- TASK BRIEF: Can you write out the records below again with "graph" substituted for "chart", changing nothing else and leaving out the pictures?

- SUPPLIED MATERIAL:

┄┄┄┄┄┄┄┄┄┄

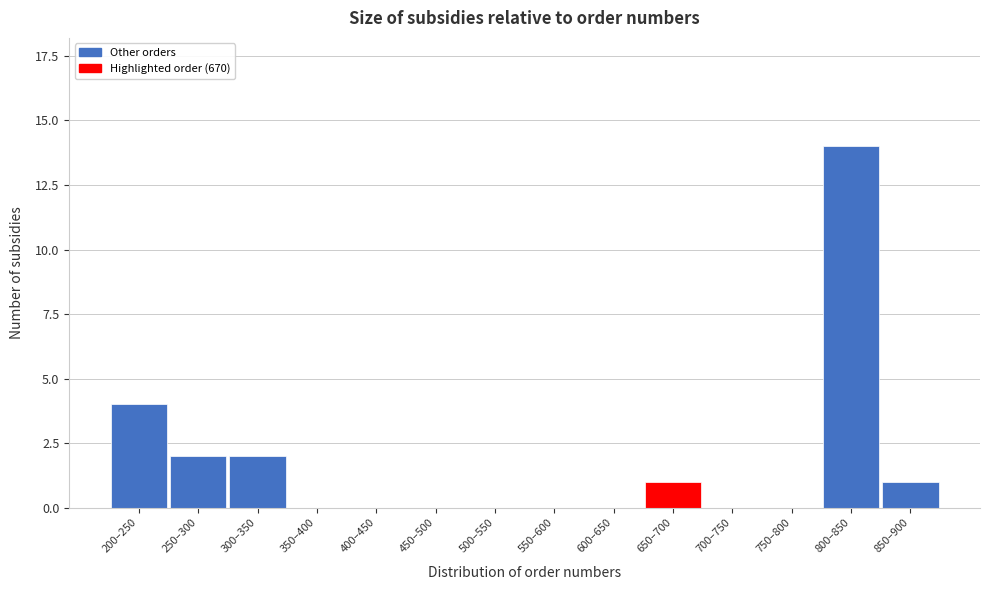

Reading right to left, transcribe all the data shown in this chart.

850–900=1	800–850=14	750–800=0	700–750=0	650–700=1	600–650=0	550–600=0	500–550=0	450–500=0	400–450=0	350–400=0	300–350=2	250–300=2	200–250=4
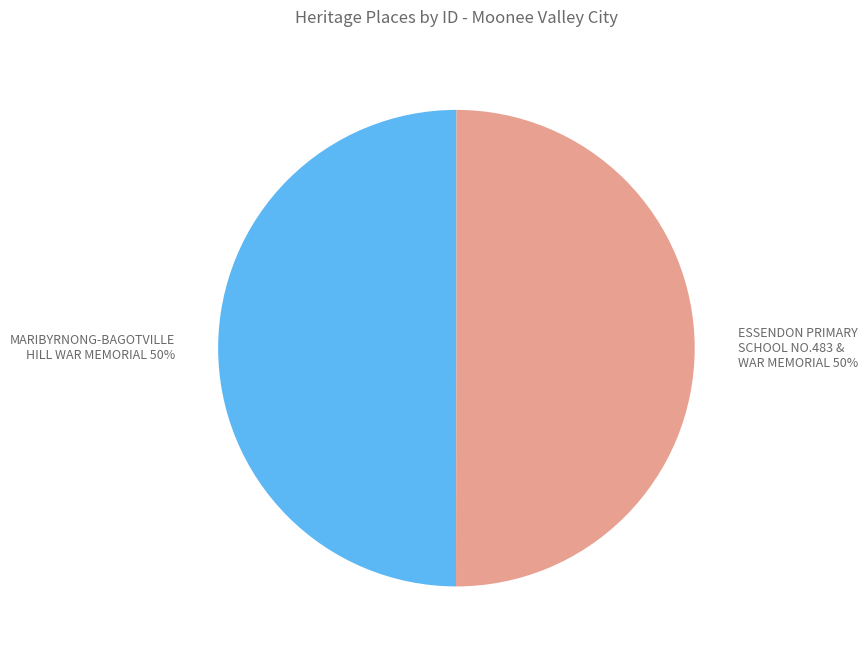

To the nearest percent, what is the combined percentage of ESSENDON PRIMARY SCHOOL NO.483 & WAR MEMORIAL and MARIBYRNONG-BAGOTVILLE HILL WAR MEMORIAL?

100%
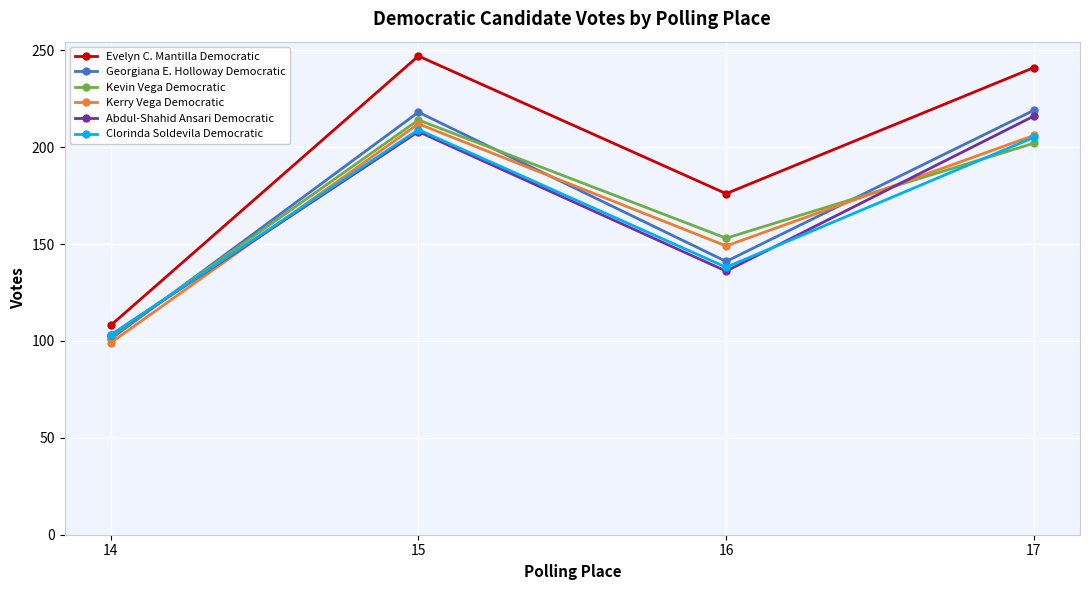

True or false: Abdul-Shahid Ansari Democratic has a value of 136 at 16.

True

┄┄┄┄┄┄┄┄┄┄

- OUTPUT OF THE EXERCISE:
Reading right to left, transcribe all the data shown in this graph.

850–900=1	800–850=14	750–800=0	700–750=0	650–700=1	600–650=0	550–600=0	500–550=0	450–500=0	400–450=0	350–400=0	300–350=2	250–300=2	200–250=4

To the nearest percent, what is the combined percentage of ESSENDON PRIMARY SCHOOL NO.483 & WAR MEMORIAL and MARIBYRNONG-BAGOTVILLE HILL WAR MEMORIAL?

100%

True or false: Abdul-Shahid Ansari Democratic has a value of 136 at 16.

True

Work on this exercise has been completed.